Psychologists in educational support services companies and management and technical consulting services companies earned an annual salary of $103,690 and $115,360, respectively, as of May 2019...

Follow the money.
Neurotechnology & Perception Hacking.

This is your inherent barrier to unifying for change in the status quo - people don’t comprehend.

Watch this sub 4 minute video with the volume off. The music is annoying, but the info provides a concise overview based on one the most influential individuals in the field Media Psychology today.

Dr. Bernard Luskin

https://youtu.be/Zqjw8acunuc
Dr. Luskin - former US Navy,
is a Fellow of the American Psychological Association and a past president of the Society for Media Psychology & Technology.

He also launched the MA program in Media Psychology and Social Change with UCLA extension and the MA program in Media and Communications Psychology at Touro University Worldwide.

Luskin is a pioneer in media literature and program development. He conducted the APA Task Force Study that redefined Media Psychology in 1998.
Herbert Marshall McLuhan, 1911-1980.
McLuhan coined the expression "the medium is the message" and the term global village, and predicted the World Wide Web almost 30 years before it was invented.

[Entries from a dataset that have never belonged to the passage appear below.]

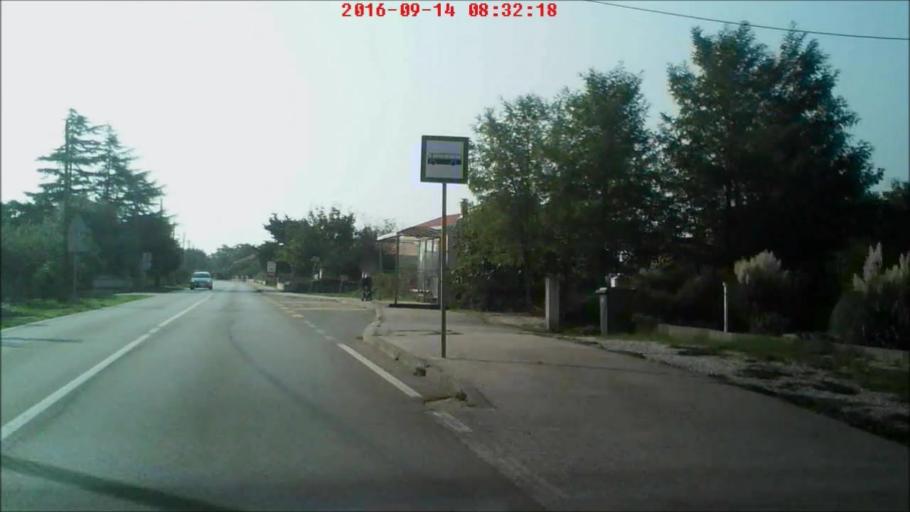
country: HR
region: Zadarska
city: Policnik
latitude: 44.1642
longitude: 15.3054
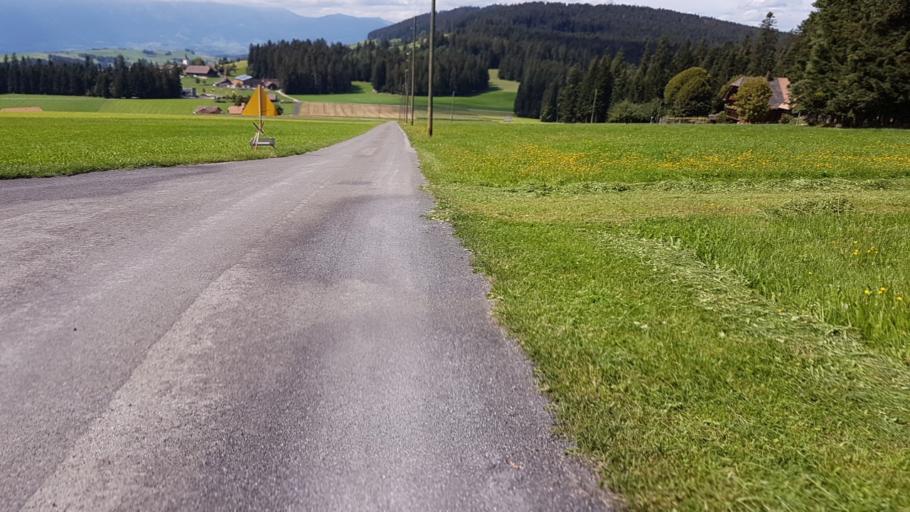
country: CH
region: Bern
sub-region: Bern-Mittelland District
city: Linden
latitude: 46.8366
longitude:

Cambridge University, 1934 - he credited the faculty there with influencing the direction of his later work because of their emphasis on the training of perception.
In the 1950s, McLuhan began the Communication and Culture seminars at University of Toronto, funded by The Ford Foundation.

The Mechanical Bride (1951) he examined the effect of advertising on society and culture.

A major under-acknowledged influence on McLuhan's work is the Jesuit philosopher Pierre Teilhard de Chardin, whose ideas anticipated those of McLuhan, especially the evolution of the human mind into the "noosphere."

McLuhan stated in 1962,

“This externalization of our senses creates what de Chardin calls the "noosphere" or a technological brain for the world.

Instead of tending towards a vast Alexandrian library, the world has become a computer, an electronic brain, exactly as in an infantile piece of science fiction.

And as our senses have gone outside us, Big Brother goes inside. So, unless aware of this dynamic, we shall at once move into a phase of panic terrors, exactly befitting a small world of tribal drums, total interdependence, and super-imposed co-existence.”

The Gutenberg Galaxy: The Making of Typographic Man

McLuhan analyzed the effects of mass media, especially the printing press, on European culture and human consciousness.

Though the Internet was invented almost 30 years after The Gutenberg Galaxy, and 10 years after his death, McLuhan prophesied web technologies seen today as early as 1962....

McLuhan stated:

“The next medium, whatever it is—it may be the extension of consciousness—will include television as its content, not as its environment, and will transform television into an art form. A computer as a research and communication instrument could enhance retrieval, obsolesce mass library organization, retrieve the individual's encyclopedic function and flip into a private line to speedily tailored data of a saleable kind.”
McLuhan coined and certainly popularized the usage of the term surfing (before the internet!) to refer to rapid, irregular, and multidirectional movement through a heterogeneous body of documents or knowledge.

Digital McLuhan explores the ways that McLuhan's work may be understood better through using the lens of the digital revolution.

McLuhan's most widely-known work, Understanding Media: The Extensions of Man (1964), is a seminal study in media theory. Dismayed by the way in which people approach and use new media such as television, McLuhan famously argues that in the modern world "we live mythically and integrally…but continue to think in the old, fragmented space and time patterns of the pre-electric age."

The Media is the Message:

McLuhan described key points of change in how man has viewed the world, and how these views were changed by the adoption of new media.

“The past went that-a-way. When faced with a totally new situation, we tend always to attach ourselves to the objects, to the flavor of the most recent past.

We look at the present through a rear-view mirror.

We march backward into the future.”

McLuhan's statements are inherently suggestive towards the notion that media is inherently dangerous.